Data section:
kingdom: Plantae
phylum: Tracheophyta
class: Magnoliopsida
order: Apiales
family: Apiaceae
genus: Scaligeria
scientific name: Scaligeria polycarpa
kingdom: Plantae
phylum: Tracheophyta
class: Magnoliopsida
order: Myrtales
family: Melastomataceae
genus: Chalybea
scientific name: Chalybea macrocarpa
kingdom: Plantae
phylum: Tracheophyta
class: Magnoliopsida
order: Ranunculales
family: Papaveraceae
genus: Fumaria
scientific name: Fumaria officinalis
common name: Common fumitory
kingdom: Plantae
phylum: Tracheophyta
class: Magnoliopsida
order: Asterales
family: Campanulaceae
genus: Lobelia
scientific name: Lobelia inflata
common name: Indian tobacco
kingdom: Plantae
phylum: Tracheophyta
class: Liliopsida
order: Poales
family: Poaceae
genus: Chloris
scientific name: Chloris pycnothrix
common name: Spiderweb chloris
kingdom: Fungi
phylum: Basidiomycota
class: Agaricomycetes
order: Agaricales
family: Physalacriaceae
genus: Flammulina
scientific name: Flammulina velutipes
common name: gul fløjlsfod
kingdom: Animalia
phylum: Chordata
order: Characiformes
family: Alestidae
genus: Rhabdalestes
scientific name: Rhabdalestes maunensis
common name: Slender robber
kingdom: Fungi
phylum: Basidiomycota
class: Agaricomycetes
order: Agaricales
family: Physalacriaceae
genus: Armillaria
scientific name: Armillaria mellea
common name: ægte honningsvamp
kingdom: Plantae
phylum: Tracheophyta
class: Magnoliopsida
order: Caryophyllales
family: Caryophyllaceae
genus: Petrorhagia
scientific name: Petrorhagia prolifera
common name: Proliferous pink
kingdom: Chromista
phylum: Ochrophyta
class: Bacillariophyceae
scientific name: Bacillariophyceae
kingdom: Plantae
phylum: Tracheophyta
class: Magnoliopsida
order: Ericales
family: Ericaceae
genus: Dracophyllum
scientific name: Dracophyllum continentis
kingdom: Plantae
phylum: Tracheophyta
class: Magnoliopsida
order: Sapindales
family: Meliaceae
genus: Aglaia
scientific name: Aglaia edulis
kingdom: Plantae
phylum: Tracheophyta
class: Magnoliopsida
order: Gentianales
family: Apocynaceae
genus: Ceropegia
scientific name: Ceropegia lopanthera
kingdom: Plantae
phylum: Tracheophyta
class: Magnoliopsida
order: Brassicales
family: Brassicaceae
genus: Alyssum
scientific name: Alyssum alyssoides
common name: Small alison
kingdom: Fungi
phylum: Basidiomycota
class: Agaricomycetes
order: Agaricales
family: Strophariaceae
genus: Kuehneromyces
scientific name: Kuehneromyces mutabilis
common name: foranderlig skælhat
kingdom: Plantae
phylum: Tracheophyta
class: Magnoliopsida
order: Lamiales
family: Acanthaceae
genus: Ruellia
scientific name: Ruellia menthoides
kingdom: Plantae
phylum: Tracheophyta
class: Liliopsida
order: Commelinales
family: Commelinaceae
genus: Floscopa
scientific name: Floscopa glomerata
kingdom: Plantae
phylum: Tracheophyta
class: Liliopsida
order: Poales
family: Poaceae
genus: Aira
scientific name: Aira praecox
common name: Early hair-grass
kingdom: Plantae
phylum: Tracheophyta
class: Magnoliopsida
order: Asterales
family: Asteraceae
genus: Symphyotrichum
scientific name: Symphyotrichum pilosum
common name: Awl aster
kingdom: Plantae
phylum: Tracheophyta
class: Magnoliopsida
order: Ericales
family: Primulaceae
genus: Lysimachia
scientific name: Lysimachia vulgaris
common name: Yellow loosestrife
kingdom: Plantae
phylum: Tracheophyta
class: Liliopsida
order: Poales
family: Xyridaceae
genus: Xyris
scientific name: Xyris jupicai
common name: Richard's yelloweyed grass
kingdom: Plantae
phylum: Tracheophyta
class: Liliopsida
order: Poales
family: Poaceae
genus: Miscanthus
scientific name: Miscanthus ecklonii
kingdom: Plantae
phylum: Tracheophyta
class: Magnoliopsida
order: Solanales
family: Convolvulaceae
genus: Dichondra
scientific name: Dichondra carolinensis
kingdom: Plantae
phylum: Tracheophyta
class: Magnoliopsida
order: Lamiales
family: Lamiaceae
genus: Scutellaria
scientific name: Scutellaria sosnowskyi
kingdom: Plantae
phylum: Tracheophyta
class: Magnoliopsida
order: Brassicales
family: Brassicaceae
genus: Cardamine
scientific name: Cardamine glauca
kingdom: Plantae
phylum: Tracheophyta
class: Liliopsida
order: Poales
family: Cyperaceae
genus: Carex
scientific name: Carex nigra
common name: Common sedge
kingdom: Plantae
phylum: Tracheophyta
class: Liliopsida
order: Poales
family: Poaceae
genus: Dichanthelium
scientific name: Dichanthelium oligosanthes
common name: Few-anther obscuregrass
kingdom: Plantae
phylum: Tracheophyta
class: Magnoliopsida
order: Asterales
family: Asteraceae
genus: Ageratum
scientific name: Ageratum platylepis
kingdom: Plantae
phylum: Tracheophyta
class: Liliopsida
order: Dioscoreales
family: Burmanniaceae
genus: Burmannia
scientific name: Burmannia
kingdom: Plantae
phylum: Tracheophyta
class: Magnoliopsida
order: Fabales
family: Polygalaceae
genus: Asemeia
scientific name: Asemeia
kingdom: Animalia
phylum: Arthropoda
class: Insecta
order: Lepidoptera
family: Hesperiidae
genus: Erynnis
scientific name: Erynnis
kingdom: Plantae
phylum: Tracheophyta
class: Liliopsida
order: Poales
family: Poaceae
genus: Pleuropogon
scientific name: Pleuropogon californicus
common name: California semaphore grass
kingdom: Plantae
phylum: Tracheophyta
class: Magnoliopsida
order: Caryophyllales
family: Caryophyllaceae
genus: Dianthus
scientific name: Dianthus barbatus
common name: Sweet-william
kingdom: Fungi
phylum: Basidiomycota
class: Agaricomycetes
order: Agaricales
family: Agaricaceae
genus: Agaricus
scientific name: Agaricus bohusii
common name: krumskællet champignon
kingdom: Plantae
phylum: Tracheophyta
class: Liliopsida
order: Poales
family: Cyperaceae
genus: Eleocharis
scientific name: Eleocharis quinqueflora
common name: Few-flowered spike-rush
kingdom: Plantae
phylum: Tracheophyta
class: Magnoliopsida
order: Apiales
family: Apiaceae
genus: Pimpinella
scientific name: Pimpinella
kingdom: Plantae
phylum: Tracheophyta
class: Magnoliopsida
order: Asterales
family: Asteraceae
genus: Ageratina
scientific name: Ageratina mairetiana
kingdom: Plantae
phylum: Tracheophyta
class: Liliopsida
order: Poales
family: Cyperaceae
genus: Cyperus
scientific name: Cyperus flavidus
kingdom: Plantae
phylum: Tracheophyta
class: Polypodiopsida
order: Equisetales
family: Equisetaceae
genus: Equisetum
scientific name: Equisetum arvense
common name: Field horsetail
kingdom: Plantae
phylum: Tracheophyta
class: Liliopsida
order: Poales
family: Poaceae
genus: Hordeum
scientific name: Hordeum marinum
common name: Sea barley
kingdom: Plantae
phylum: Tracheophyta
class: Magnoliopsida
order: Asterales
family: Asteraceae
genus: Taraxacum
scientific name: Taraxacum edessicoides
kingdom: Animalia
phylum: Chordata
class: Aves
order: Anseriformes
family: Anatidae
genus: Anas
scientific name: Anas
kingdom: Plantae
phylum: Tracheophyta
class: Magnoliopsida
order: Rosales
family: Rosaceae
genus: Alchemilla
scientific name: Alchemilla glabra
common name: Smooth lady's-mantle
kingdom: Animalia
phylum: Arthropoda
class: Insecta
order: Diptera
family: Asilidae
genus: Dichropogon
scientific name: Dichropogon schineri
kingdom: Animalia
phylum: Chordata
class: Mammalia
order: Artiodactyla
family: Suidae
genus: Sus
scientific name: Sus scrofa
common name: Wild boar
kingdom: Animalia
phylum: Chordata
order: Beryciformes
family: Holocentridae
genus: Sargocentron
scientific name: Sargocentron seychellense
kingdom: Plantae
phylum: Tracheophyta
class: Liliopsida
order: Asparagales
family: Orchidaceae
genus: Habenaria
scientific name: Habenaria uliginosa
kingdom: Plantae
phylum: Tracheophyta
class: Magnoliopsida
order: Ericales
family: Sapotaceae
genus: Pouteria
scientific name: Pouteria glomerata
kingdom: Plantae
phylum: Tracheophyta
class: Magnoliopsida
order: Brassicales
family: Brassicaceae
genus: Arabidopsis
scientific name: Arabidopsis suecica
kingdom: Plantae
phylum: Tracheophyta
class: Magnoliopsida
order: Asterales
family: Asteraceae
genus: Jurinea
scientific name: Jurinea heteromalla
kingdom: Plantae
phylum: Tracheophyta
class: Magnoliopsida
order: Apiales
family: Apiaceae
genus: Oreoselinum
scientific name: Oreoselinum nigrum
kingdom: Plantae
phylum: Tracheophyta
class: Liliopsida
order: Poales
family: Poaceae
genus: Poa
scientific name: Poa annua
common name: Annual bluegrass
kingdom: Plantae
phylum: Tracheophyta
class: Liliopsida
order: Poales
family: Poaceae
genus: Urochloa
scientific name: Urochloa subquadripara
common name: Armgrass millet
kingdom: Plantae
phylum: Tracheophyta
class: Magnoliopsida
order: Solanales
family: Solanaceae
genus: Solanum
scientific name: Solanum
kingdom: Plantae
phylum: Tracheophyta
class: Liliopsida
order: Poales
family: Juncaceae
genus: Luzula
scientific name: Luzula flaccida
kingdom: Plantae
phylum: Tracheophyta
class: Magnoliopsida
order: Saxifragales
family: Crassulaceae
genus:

Aim of the exercise:
Repeat the data from its first line up to and including the line with "genus: Chloris".

Task output:
kingdom: Plantae
phylum: Tracheophyta
class: Magnoliopsida
order: Apiales
family: Apiaceae
genus: Scaligeria
scientific name: Scaligeria polycarpa
kingdom: Plantae
phylum: Tracheophyta
class: Magnoliopsida
order: Myrtales
family: Melastomataceae
genus: Chalybea
scientific name: Chalybea macrocarpa
kingdom: Plantae
phylum: Tracheophyta
class: Magnoliopsida
order: Ranunculales
family: Papaveraceae
genus: Fumaria
scientific name: Fumaria officinalis
common name: Common fumitory
kingdom: Plantae
phylum: Tracheophyta
class: Magnoliopsida
order: Asterales
family: Campanulaceae
genus: Lobelia
scientific name: Lobelia inflata
common name: Indian tobacco
kingdom: Plantae
phylum: Tracheophyta
class: Liliopsida
order: Poales
family: Poaceae
genus: Chloris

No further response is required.